A Note on our Blue Light Year

A skilled cinematographer makes use of color grading, in which hues are edited in post-production, to impart an emotional response through visual means. The best example of effective color grading is in Cinematographer Lawrence Sher’s use of this technique in the 2019 film, Joker. Sher uses red for passion, yellow for empowerment and resistance, and most notably, the first act is made to be suffocatingly blue to convey coldness and isolation. Blue for coldness and isolation. 

As everyone’s screen time increased – because connecting with your loved ones and everything else could mostly be done through a screen – I believe that we began to experience color grading in our own lives. Digital screens and electronic devices emit artificial blue light. Prolonged exposure to blue light can have acute effects physically, such as eye strain, disrupted sleep schedule, and headaches … symptoms I’m sure we’ve all experienced within the past year. Emotionally, however, I believe that blue light has had even more detrimental effects. 

As our lives were saturated with a blue hue, we couldn’t help but feel its overwhelming symptoms of coldness and isolation. 

Everyone makes out Senior year to be the time of our lives where we get to celebrate after years of hard work. The Class of ‘21 was excited for Senior Internships, Camp Bernie, Senior Night, and their last March Madness – the moments that make up the hallmark DMAE senior experience, and then finally being back in school. My classmates and I expected to enter Senior Year with the warm embrace of community after months of quarantine, but instead we were left in the gray. The blue! Reopening was supposed to happen in September, then it was pushed back to second marking period, then to spring, then we got the notice that the whole year would be virtual, and by the time DMAE finally did opened up, we had been left in the coldness for so long that we felt defeated, and its effects felt irreversible.
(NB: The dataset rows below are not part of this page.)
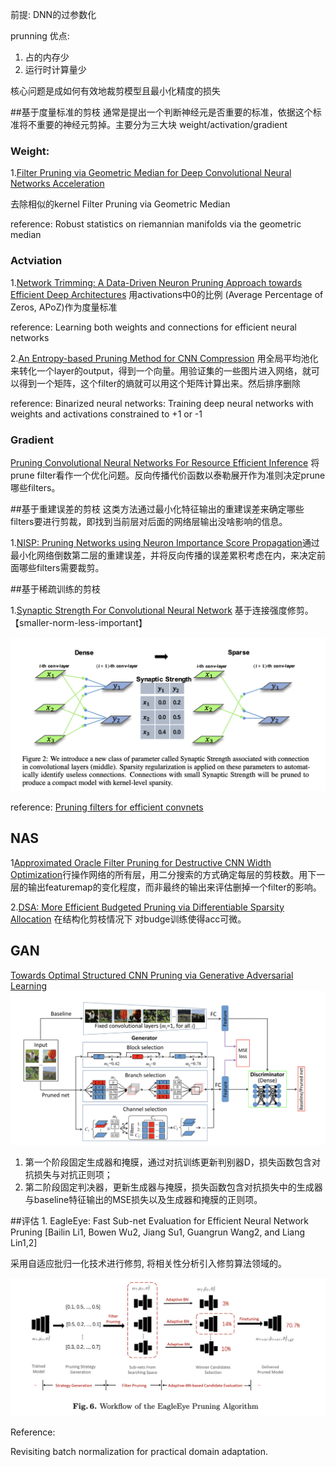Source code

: 前提:
DNN的过参数化

prunning 优点:
1. 占的内存少
2. 运行时计算量少

核心问题是成如何有效地裁剪模型且最小化精度的损失


##基于度量标准的剪枝
通常是提出一个判断神经元是否重要的标准，依据这个标准将不重要的神经元剪掉。主要分为三大块 weight/activation/gradient

### Weight:

1.[Filter Pruning via Geometric Median
for Deep Convolutional Neural Networks Acceleration](https://arxiv.org/pdf/1811.00250.pdf)

去除相似的kernel
Filter Pruning via Geometric Median

reference:
Robust statistics on riemannian manifolds via the geometric median

### Actviation

1.[Network Trimming: A Data-Driven Neuron Pruning Approach towards Efficient Deep Architectures](https://arxiv.org/pdf/1607.03250.pdf)
用activations中0的比例 (Average Percentage of Zeros, APoZ)作为度量标准

reference:
Learning both weights and connections for efficient neural networks

2.[An Entropy-based Pruning Method for CNN Compression](https://arxiv.org/pdf/1706.05791.pdf)
用全局平均池化来转化一个layer的output，得到一个向量。用验证集的一些图片进入网络，就可以得到一个矩阵，这个filter的熵就可以用这个矩阵计算出来。然后排序删除

reference:
Binarized neural networks: Training deep neural
networks with weights and activations constrained to +1 or
-1

### Gradient

[Pruning Convolutional Neural Networks For Resource Efficient Inference](https://arxiv.org/pdf/1611.06440.pdf)
将prune filter看作一个优化问题。反向传播代价函数以泰勒展开作为准则决定prune 哪些filters。



##基于重建误差的剪枝
这类方法通过最小化特征输出的重建误差来确定哪些filters要进行剪裁，即找到当前层对后面的网络层输出没啥影响的信息。

1.[NISP: Pruning Networks using Neuron Importance Score Propagation](https://arxiv.org/pdf/1711.05908.pdf)通过最小化网络倒数第二层的重建误差，并将反向传播的误差累积考虑在内，来决定前面哪些filters需要裁剪。


##基于稀疏训练的剪枝

1.[Synaptic Strength For Convolutional Neural Network](https://arxiv.org/pdf/1811.02454.pdf)
基于连接强度修剪。【smaller-norm-less-important】

![001.png](resources/A5E6E09C2AF12E36EA41F3033D31F204.png)

reference:
[Pruning filters for efficient convnets](https://arxiv.org/pdf/1608.08710.pdf)


## NAS
1[Approximated Oracle Filter Pruning for Destructive CNN Width Optimization](https://arxiv.org/abs/1905.04748)行操作网络的所有层，用二分搜索的方式确定每层的剪枝数。用下一层的输出featuremap的变化程度，而非最终的输出来评估删掉一个filter的影响。

2.[DSA: More Efficient Budgeted Pruning via Differentiable Sparsity Allocation](https://arxiv.org/abs/2004.02164)
在结构化剪枝情况下 对budge训练使得acc可微。


## GAN
[Towards Optimal Structured CNN Pruning via Generative Adversarial Learning](https://arxiv.org/pdf/1903.09291.pdf)
![006.png](resources/C86FA3E2523940ED09D88BEF9B925C17.png)

1. 第一个阶段固定生成器和掩膜，通过对抗训练更新判别器D，损失函数包含对抗损失与对抗正则项；
2. 第二阶段固定判决器，更新生成器与掩膜，损失函数包含对抗损失中的生成器与baseline特征输出的MSE损失以及生成器和掩膜的正则项。

##评估
1\. EagleEye: Fast Sub-net Evaluation for Efficient Neural Network Pruning [Bailin Li1, Bowen Wu2, Jiang Su1, Guangrun Wang2, and Liang Lin1,2]

采用自适应批归一化技术进行修剪, 将相关性分析引入修剪算法领域的。

![截屏2020-11-26 上午11.02.54.png](resources/878369FF30ED9FBBDEA67D239EB62B30.png)

Reference:

Revisiting batch normalization for practical domain adaptation.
Logging onto teams every morning became increasingly difficult over time. School used to be a place where I learned, collaborated, got inspired, and socialized, but over the year of virtual school, School became assignments, due dates, exams, and … work. Home used to be a place of leisure and warmth, but over the year of virtual school, Home became a place of stress, academic struggle, and loneliness. Oh and did I mention that the outside world was no escape? With Covid cases reaching a record high in January, the insanity of the 2020 election, and the coup at the Capital, there was a divide like no other – in a time where we needed to be united. Even the divisiveness of politics left us all isolated. On top of everything else, we all had to embark on the college process completely alone – imagine having to face the impending pressures of what you want to do with your life alone during (what we thought was) the apocalypse. “Senior year is the best year of high school!” yeah, right.

Then came May 1st when the Class of ‘21 felt a collective weight being lifted off their shoulders. The unspoken fear of having all our efforts amount to nothing dissolved as we all #committed. For the first time after what felt like forever, blue was no longer the predominant color in our lives. Scrolling through Instagram, I saw red for Northeastern, Cornell, and Rutgers; orange for Princeton and Virginia Tech; gold for USC, green for WashU, and purple for NYU. There was also blue for Spelman College and TCNJ, scarlet for Rutgers and indigo and orange for BCC. Supportive remarks flooded comment sections and stories, and Seniors finally received the warming embrace of community they so deserved after months of dealing with the coldness of virtual learning.

On June 15, Ms. Aronson outdid herself with the most memorable (and much needed) Diversity Day and Englewood Idol. The monotony and isolation of virtual learning made the whole world seem blue, but while I sat on a picnic blanket in front of the stage, a breeze flowing through my hair, and music booming in my ear, I looked out at the crowd and saw a rainbow of colors – proud Jamaicans, Colombians, and Filipinos, all proudly showcasing the colors of their countries – then at the performers, singing and dancing their hearts out, putting life into lyrics and I was reminded of just how much color DMAE has put into my life.